Вторая такая встреча произошла через год с лишним. Я ехал в командировку через Москву, где решил встретиться с академиком Струмилиным. Мой выбор определила его биография: участник социал-демократического движения с 1897 года, первоначально — меньшевик, известный экономист. На объявленную Хрущевым программу перехода к коммунизму он откликнулся статьей, в которой писал: «Мне глубоко чуждо представление о том, что в коммунизм сначала должны войти руководители и наиболее передовые рабочие, а уж потом, в неопределенном будущем, и вся остальная масса советских граждан» (цитирую по памяти).

Узнав его телефон в справочном бюро, я позвонил, представился инженером из Уфы и попросил о встрече, имевшей целью выяснение некоторых непонятных мне экономических вопросов. На другом конце провода попросили меня подождать минут-

 

- 171 -

ку. Потом сообщили, что Станислав Густавович ждет меня к такому-то времени; говорящий попросил меня быть точным и продиктовал адрес,

Я пришел заранее. Чтобы убить время, осмотрел двор, уставленный машинами (тогда это было еще редкостью), подивился на лифты (один с парадного, другой с черного хода), нашел указанную квартиру и позвонил. Дверь открыл мужчина лет тридцати пяти, спросил, я ли хотел встретиться, и пропустил в квартиру с высоченными потолками и огромной передней. Он провел меня в кабинет Струмилина, предупредив по дороге, чтобы я не злоупотреблял временем визита, потому что академик стар и плохо себя чувствует.

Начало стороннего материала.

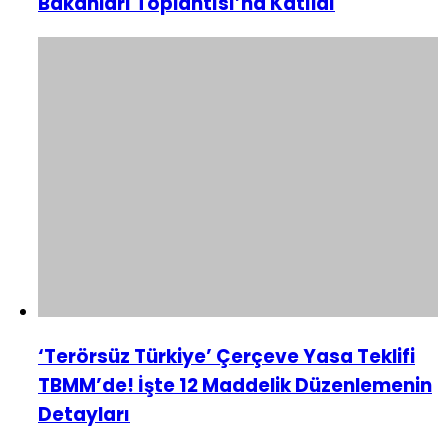
Bakanları Toplantısı’na Katıldı
‘Terörsüz Türkiye’ Çerçeve Yasa Teklifi
TBMM’de! İşte 12 Maddelik Düzenlemenin
Detayları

В кабинете мне навстречу встал очень крупный старик с рыхловатым красным носом, предложил мне садиться, после чего сел и сам. На его груди висел слуховой аппарат, доставивший мне массу волнений — работал он плохо, и мне приходилось постоянно кричать, дверь в кабинет осталась приоткрытой, и все, что я говорил, мог слышать — кто? сын или внук? секретарь? приставленный агент? В конце концов, и тот, и другой, и третий могли реагировать на мои высказывания одним и тем же образом — позвонить куда следует.

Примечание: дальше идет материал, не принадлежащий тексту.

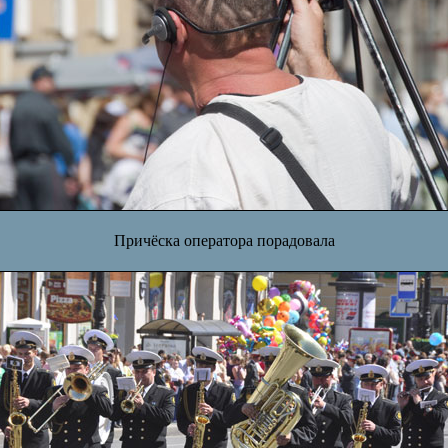
Причёска оператора порадовала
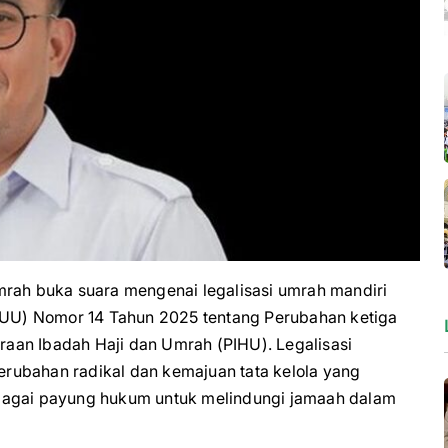
h buka suara mengenai legalisasi umrah mandiri
UU) Nomor 14 Tahun 2025 tentang Perubahan ketiga
aan Ibadah Haji dan Umrah (PIHU). Legalisasi
rubahan radikal dan kemajuan tata kelola yang
 sebagai payung hukum untuk melindungi jamaah dalam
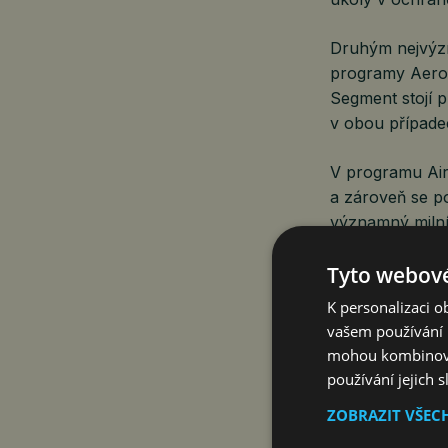
Druhým nejvýzn
programy Aerost
Segment stojí 
v obou případe
V programu Air
a zároveň se po
významný milní
Embraer C-390 
Tyto webové
vojenský transp
K personalizaci 
vašem používání n
„Civilní progra
mohou kombinovat
o čtvrtinu potv
používání jejich 
i spolehlivost
ZOBRAZIT VŠEC
i světovém let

А разговор наш постепенно становился все более откровенным. Я поинтересовался, как при плановой экономике возможно перевыполнение этого самого плана. «Для этого необходимо дополнительное сырье, энергия, транспорт — откуда все это возьмется, если планом не предусмотрено, и куда денется? Не может же быть, чтобы все предприятия перевыполнили план в одинаковой мере». И услышал ответ, немало меня удививший: «Я в свое время писал об этом Сталину. Меня даже не посадили, они просто не обратили на меня внимания!» (сказано это было каким-то жалобным тоном). Потом пошла речь о социальной справедливости, новочеркасские события были тогда еще свежи в памяти, и я их упомянул. «Стреляли в рабочих?! Не может быть!» Тут я здорово перепугался, у старика посинело лицо и, как мне показалось, стало худо с сердцем. Я поспешил раскланяться. Струмилин, кряхтя, встал с кресла и пошел меня провожать. Он уже закрыл за мною квартирную дверь и я подошел к перилам, как вдруг дверь снова приоткрылась, академик высунул голову и сказал мне вдогонку: «А все-таки единственным решением может быть многопартийная система». Дверь захлопнулась, и я слышал, как щелкнул запор.